# Records for this exercise:
Content starts

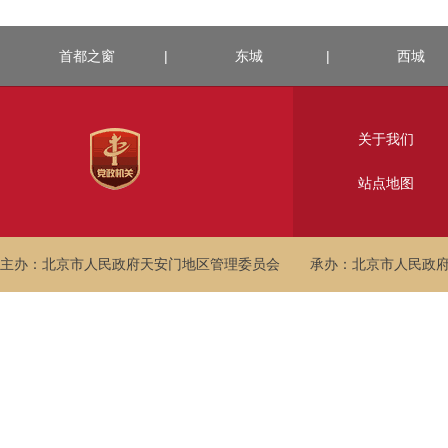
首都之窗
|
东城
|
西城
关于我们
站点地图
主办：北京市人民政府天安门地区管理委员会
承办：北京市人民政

Content ends
Content starts

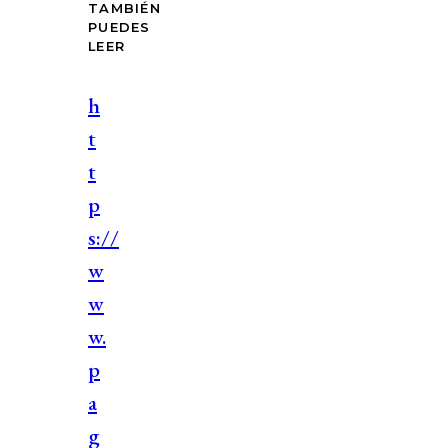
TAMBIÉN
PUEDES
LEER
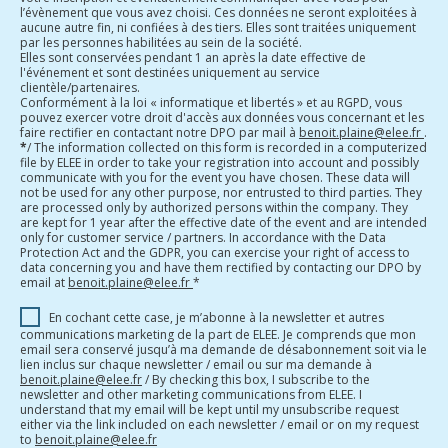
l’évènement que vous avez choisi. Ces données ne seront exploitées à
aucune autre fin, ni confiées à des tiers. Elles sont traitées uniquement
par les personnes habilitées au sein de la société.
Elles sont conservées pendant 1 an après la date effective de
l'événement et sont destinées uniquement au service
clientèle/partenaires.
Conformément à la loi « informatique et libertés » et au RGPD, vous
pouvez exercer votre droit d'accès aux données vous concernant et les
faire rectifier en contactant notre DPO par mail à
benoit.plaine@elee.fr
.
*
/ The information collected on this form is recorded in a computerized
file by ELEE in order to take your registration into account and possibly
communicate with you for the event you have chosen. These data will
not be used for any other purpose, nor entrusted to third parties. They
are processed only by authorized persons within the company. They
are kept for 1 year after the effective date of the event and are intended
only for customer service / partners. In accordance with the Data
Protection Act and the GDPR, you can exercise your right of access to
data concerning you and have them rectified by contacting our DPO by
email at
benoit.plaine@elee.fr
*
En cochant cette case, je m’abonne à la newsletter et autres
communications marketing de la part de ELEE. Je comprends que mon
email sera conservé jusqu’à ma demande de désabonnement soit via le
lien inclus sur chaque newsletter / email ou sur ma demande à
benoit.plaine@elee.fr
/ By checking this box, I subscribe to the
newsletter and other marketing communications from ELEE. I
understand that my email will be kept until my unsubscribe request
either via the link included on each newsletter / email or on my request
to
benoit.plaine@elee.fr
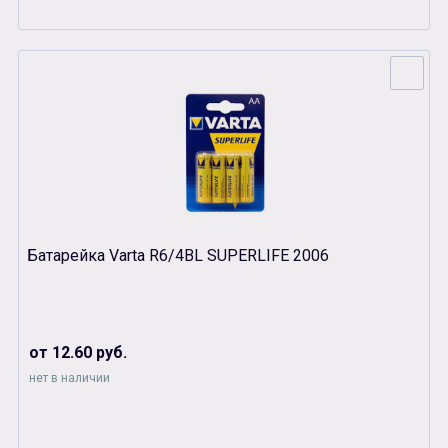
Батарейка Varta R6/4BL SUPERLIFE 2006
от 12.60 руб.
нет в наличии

Content ends
Content starts

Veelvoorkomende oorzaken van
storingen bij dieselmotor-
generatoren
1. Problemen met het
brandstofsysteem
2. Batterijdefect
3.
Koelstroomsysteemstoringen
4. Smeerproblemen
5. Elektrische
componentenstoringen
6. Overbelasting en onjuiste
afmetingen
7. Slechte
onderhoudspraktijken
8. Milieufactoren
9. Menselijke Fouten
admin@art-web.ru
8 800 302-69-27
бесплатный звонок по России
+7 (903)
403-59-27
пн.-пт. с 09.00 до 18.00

Content ends

# Exercise description:
Reproduce the records starting at the line that contains "Veelvoorkomende oorzaken van" and ending after the line that contains "пн.-пт. с 09.00 до 18.00", swapping "Milieufactoren" for "Omgevingsfactoren" and leaving everything else unchanged.

# Response to the exercise:
Veelvoorkomende oorzaken van
storingen bij dieselmotor-
generatoren
1. Problemen met het
brandstofsysteem
2. Batterijdefect
3.
Koelstroomsysteemstoringen
4. Smeerproblemen
5. Elektrische
componentenstoringen
6. Overbelasting en onjuiste
afmetingen
7. Slechte
onderhoudspraktijken
8. Omgevingsfactoren
9. Menselijke Fouten
admin@art-web.ru
8 800 302-69-27
бесплатный звонок по России
+7 (903)
403-59-27
пн.-пт. с 09.00 до 18.00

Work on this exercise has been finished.